## Quoted passage
:::::

IN THE DISTRICT COURT OF APPEAL OF THE STATE OF FLORIDA
FIFTH DISTRICT
NOT FINAL UNTIL TIME EXPIRES TO
FILE MOTION FOR REHEARING AND
DISPOSITION THEREOF IF FILED
BRENDA MARIE MILLS,
Appellant,
v. Case No. 5D15-200
BARRY ANTHONY MILLS,
Appellee.
________________________________/
Opinion filed April 29, 2016
Appeal from the Circuit Court
for Brevard County,
Morgan Laur Reinman, Judge.
Amy D. Shield and Roger Levine, of Amy D.
Shield, P.A., Boca Raton, for Appellant.
Philip Fougerousse, of Law Office of Philip
Fougerousse, Merritt Island, for Appellee.
PER CURIAM.
Brenda Marie Mills ("Former Wife") appeals the Amended Final Judgment
dissolving her thirty-seven-year marriage to Barry Anthony Mills (Former Husband).
She raises a number of issues on appeal, however only one merits discussion: namely,
the trial court’s failure to classify $100,000 of the $245,475 loss incurred in the Florida
State Bank investment as a nonmarital liability.
Former Husband sat on the Board of Directors of Florida State Bank, which was
a startup bank created in 2007. All board members were required to make financial
investments in the bank. Former Wife was aware that Former Husband was involved in
the bank startup deal for Florida State Bank, but she was not aware of the size of the
investment.
Former Husband testified that he had an obligation to fund the startup, but he did
not have sufficient funds available. To acquire the funds, Former Husband, without
Former Wife's knowledge, took out a secured home equity loan from Indymac against
the marital home, in the amount of $100,000. Former Wife testified that Former
Husband forged her signature on the loan documents. Former Husband admitted that
he signed Former Wife's name on the loan application, because he figured she would
not agree to the investment, and he had an obligation to cover. He invested the loan
funds and other funds in Florida State Bank. Former Wife learned of the loan when the
lender called and threatened to take the marital home if the loan was not promptly
repaid. Thereafter, the loan was paid off with funds from Former Husband's marital
retirement accounts.

:::::

## Dataset
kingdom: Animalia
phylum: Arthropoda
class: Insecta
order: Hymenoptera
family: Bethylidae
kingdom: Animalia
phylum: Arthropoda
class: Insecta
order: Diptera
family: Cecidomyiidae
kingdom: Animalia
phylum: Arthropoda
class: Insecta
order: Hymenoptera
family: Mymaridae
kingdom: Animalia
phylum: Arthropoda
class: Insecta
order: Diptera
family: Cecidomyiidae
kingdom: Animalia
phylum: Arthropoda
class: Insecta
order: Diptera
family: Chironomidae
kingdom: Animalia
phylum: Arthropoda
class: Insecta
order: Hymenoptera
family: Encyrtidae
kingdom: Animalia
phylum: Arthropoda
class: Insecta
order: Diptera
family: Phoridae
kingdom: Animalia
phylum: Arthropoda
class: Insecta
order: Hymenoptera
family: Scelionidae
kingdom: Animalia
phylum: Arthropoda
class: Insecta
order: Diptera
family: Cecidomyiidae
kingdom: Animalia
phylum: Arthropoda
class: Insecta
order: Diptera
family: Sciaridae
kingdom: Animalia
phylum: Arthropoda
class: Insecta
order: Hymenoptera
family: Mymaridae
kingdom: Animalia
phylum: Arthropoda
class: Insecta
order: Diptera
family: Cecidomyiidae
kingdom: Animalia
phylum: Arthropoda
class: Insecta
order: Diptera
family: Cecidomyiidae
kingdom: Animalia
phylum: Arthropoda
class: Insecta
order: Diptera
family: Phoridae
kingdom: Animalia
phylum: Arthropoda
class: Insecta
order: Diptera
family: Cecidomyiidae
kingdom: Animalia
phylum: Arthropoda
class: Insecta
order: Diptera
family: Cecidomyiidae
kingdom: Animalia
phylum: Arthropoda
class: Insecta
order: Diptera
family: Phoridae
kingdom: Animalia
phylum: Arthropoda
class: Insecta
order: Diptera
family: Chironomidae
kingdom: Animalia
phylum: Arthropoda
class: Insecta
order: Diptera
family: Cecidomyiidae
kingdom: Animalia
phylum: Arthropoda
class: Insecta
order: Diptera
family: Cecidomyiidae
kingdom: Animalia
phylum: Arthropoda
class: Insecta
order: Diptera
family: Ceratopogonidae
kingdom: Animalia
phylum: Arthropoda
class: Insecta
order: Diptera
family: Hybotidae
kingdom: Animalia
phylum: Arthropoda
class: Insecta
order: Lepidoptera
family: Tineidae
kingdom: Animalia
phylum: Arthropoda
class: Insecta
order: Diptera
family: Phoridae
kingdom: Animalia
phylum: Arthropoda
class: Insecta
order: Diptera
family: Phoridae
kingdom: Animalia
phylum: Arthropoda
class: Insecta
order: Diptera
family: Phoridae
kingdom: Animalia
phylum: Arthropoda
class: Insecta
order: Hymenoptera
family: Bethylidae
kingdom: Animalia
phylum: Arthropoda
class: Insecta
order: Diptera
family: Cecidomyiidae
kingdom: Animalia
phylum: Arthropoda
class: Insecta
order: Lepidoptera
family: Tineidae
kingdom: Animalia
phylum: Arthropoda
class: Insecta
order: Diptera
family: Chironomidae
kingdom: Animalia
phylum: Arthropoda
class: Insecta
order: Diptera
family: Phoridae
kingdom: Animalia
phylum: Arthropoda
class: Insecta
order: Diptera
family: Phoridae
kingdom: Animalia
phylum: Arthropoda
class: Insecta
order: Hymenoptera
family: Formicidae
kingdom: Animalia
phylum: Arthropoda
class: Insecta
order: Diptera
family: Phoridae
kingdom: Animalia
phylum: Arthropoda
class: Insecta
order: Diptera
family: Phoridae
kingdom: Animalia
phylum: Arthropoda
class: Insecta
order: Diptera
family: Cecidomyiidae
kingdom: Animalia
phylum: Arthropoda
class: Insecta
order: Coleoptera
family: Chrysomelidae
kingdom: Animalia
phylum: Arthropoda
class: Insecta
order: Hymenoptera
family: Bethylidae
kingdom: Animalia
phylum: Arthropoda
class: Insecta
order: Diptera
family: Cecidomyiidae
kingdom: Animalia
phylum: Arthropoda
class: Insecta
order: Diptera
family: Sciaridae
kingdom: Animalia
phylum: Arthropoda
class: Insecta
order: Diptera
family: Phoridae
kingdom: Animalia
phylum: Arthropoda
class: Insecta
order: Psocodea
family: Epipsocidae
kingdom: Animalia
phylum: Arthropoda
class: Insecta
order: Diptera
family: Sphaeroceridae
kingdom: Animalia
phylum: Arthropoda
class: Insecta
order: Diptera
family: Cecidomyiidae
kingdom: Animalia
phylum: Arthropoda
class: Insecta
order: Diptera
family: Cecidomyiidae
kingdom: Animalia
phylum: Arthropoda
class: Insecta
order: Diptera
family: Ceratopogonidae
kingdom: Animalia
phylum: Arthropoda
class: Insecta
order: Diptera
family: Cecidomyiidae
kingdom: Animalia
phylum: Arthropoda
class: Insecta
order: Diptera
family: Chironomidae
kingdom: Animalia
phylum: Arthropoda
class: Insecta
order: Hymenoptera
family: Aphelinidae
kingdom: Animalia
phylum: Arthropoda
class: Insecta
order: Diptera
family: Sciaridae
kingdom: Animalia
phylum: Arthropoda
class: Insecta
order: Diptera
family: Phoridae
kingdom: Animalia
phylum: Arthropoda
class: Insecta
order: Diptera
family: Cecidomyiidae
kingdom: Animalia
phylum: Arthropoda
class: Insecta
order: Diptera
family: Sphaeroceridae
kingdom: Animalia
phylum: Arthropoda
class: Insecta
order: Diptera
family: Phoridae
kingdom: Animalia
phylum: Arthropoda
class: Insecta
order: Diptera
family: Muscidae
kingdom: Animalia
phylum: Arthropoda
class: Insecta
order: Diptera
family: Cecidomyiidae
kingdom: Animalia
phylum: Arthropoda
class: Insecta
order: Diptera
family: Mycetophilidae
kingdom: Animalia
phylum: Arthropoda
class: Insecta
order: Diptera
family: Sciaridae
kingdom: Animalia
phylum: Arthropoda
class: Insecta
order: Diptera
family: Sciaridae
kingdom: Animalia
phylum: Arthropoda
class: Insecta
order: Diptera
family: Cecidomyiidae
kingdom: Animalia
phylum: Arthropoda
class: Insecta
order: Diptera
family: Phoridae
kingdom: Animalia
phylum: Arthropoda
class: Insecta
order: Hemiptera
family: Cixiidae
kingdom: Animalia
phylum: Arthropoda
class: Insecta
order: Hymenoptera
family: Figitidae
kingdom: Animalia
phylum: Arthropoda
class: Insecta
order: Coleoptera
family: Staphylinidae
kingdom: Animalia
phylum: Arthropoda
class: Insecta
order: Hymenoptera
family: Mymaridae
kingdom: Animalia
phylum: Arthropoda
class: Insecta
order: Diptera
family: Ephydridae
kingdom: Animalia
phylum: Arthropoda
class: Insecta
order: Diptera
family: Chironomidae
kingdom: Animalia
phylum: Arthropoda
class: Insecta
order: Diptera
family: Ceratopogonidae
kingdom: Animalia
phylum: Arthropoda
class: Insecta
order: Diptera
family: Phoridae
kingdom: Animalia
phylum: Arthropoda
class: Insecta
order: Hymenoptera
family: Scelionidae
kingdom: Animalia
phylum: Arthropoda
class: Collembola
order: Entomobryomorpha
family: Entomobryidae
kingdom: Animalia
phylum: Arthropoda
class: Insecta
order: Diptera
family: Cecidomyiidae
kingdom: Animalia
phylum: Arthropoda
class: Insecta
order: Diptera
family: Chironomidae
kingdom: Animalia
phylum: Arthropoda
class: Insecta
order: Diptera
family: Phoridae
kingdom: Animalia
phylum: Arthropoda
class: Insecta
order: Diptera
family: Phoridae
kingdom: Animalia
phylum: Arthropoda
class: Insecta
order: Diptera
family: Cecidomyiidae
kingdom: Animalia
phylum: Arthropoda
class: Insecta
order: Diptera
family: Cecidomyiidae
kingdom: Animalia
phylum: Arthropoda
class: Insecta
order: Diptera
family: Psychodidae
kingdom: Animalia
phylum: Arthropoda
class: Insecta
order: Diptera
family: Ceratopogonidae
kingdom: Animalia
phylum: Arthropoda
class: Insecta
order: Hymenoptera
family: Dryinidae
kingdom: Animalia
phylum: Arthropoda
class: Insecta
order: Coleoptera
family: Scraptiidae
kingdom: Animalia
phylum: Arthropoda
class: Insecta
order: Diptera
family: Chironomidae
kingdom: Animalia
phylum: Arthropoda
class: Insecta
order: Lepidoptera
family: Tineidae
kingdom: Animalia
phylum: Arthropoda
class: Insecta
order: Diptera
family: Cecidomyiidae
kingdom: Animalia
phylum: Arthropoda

:::::

## Objectives
A: Say whether each statement below agrees with the Mills appeal opinion, answering yes or no and quoting the deciding words: (i) the marriage lasted thirty-seven years; (ii) Former Wife knew the size of the Florida State Bank investment; (iii) the home equity loan was paid off from Former Husband's marital retirement accounts.
B: Carry the Mills appeal opinion forward from its last sentence.

## Responses by task
A:
(i) Yes: "her thirty-seven-year marriage to Barry Anthony Mills"
(ii) No: "she was not aware of the size of the investment"
(iii) Yes: "the loan was paid off with funds from Former Husband's marital retirement accounts"

B:
Ultimately, the couple lost almost all of their investment when Florida State Bank
did not receive a state charter. This resulted in a net loss of $245,475.1
Former Wife argued that the net $245,475 loss incurred from the Florida State
Bank investment should have been assigned as the nonmarital liability of Former
Husband in the equitable distribution schedule, because Former Husband forged her
1 Former Husband recovered only $20,525 of the money he invested in the bank.
2
signature on the loan application for the $100,000 home equity loan secured by the
marital home. The trial court disagreed, concluding:
During the course of the marriage, it is evident that the
Respondent/Husband made numerous investments on
behalf of the parties which thereafter were profitable and are
now being subject to equitable distribution to the benefit of
the Petitioner/Wife. Since the Petitioner/Wife will share in
the production of wealth from the Respondent/Husband's
financial decisions, it would not be equitable to punish the
Respondent/Husband for an investment which was not
profitable. The Petitioner/Wife should share in that as well.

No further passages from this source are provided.